● **Exercises**
a: Please summarize the layernorm thread in three sentences.
b: Set down a portion of the layernorm thread without changes: begin at the words "Joseph Miller 16" and stop after the words "still super interesting!".

● **Exercise passage**
::::::::

Joseph Miller comments on Mapping the semantic void: Strange goings-on in GPT embedding spaces

Joseph Miller 16 Dec 2023 13:06 UTC
9 points
6
I haven’t read this properly but my guess is that this whole analysis is importantly wrong to some extent because you haven’t considered layernorm. It only makes sense to interpret embeddings in the layernorm space.

Edit: I have now read most of this and I don’t think anything you say is wrong exactly, but I do think layernorm is playing a cruitial role that you should not be ignoring.

But the post is still super interesting!
- mwatkins 27 Feb 2024 8:15 UTC
  2 points
  0
  Parent
  Others have since suggested that the vagueness of the definitions at small and large distance from centroid are a side effect of layernorm. This seemed plausible at the time, but not so much now that I’ve just found this:
  
  The prompt “A typical definition of ″ would be ’”, where there’s no customised embedding involved (we’re just eliciting a definition of the null string) gives “A person who is a member of a group.” at temp 0. And I’ve had confirmation from someone with GPT4 base model access that it does exactly the same thing (so I’d expect this is something across all GPT models—a shame GPT3 is no longer available to test this).
- mwatkins 19 Dec 2023 15:44 UTC
  2 points
  0
  Parent
  Could you elaborate on the role you think layernorm is playing? You’re not the first person to suggest this, and I’d be interested to explore further. Thanks!
  - Joseph Miller 20 Dec 2023 19:12 UTC
    1 point
    0
    Parent
    Any time the embeddings / residual stream vectors is used for anything, they are projected onto the surface of a $n - 1$ dimensional hypersphere. This changes the geometry.

::::::::

● **Data to examine**
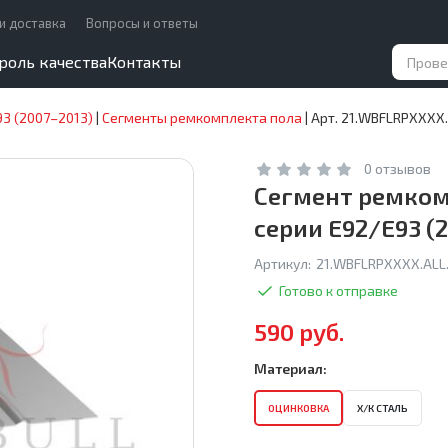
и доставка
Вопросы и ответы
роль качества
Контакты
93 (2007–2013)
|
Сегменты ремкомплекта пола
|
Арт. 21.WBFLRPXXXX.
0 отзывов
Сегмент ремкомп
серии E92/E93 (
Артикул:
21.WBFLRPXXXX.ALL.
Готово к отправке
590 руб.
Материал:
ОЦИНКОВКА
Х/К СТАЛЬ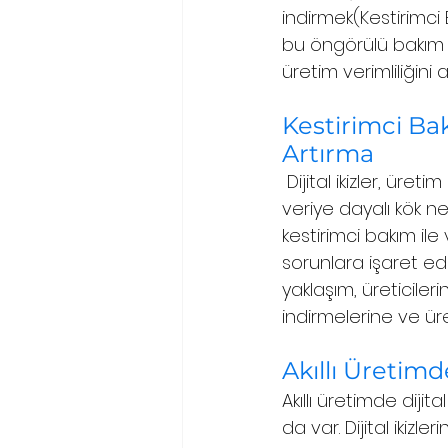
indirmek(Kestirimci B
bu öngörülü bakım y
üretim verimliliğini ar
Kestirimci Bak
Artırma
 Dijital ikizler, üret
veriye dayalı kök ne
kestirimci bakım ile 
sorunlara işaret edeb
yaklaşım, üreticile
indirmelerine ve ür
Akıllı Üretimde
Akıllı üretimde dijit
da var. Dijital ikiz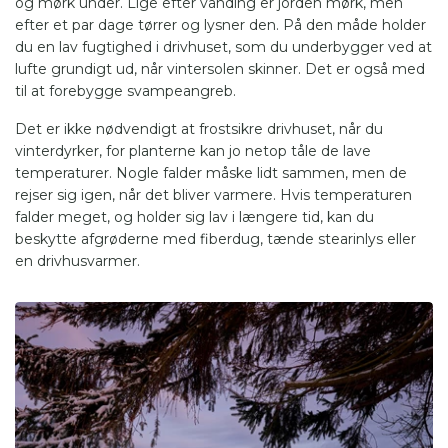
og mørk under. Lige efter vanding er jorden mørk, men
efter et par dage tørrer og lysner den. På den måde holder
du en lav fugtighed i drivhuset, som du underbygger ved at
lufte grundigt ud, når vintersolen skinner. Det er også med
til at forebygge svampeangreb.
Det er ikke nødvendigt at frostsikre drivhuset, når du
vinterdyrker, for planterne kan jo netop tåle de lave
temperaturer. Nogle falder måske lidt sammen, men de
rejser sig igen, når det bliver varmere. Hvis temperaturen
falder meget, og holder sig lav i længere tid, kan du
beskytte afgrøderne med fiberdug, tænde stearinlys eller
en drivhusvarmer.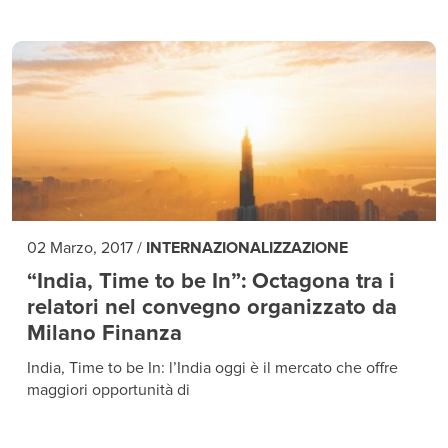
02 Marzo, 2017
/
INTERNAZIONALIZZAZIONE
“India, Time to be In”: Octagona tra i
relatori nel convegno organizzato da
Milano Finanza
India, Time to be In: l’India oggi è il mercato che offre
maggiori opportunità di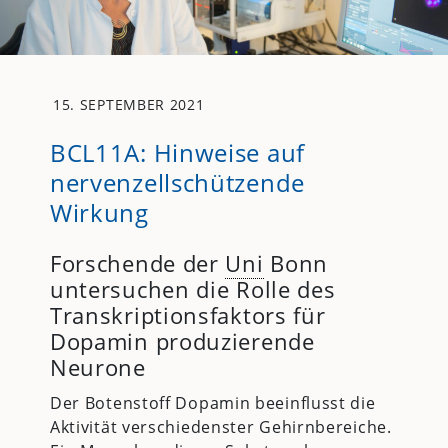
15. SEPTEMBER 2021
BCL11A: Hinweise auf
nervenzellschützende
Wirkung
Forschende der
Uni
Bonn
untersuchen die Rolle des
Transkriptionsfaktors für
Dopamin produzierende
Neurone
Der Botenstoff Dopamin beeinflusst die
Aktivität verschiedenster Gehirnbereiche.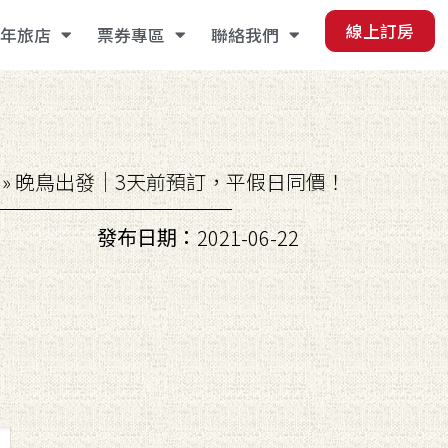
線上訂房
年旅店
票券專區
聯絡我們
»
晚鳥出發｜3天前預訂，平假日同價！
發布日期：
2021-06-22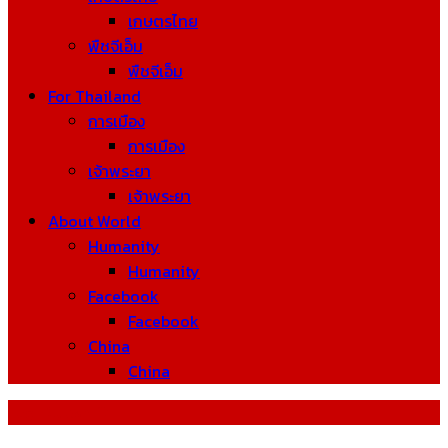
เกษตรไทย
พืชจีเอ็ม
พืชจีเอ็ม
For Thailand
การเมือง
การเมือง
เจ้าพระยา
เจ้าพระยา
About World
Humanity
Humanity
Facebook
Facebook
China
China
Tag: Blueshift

::::::::

● **Answers by item**
a: Joseph Miller argues that the post's analysis neglects layernorm, which is playing a crucial role, though after reading most of it Miller doesn't think anything in it is wrong exactly. Asked by mwatkins to elaborate, Miller explains that whenever the embeddings or residual stream vectors are used, they are projected onto the surface of an n − 1 dimensional hypersphere, which changes the geometry. mwatkins later reports that a prompt eliciting a definition of the null string, with no customized embedding, gives "A person who is a member of a group." at temperature 0, which makes the layernorm explanation for the vague definitions seem less plausible.

b:
Joseph Miller 16 Dec 2023 13:06 UTC
9 points
6
I haven’t read this properly but my guess is that this whole analysis is importantly wrong to some extent because you haven’t considered layernorm. It only makes sense to interpret embeddings in the layernorm space.

Edit: I have now read most of this and I don’t think anything you say is wrong exactly, but I do think layernorm is playing a cruitial role that you should not be ignoring.

But the post is still super interesting!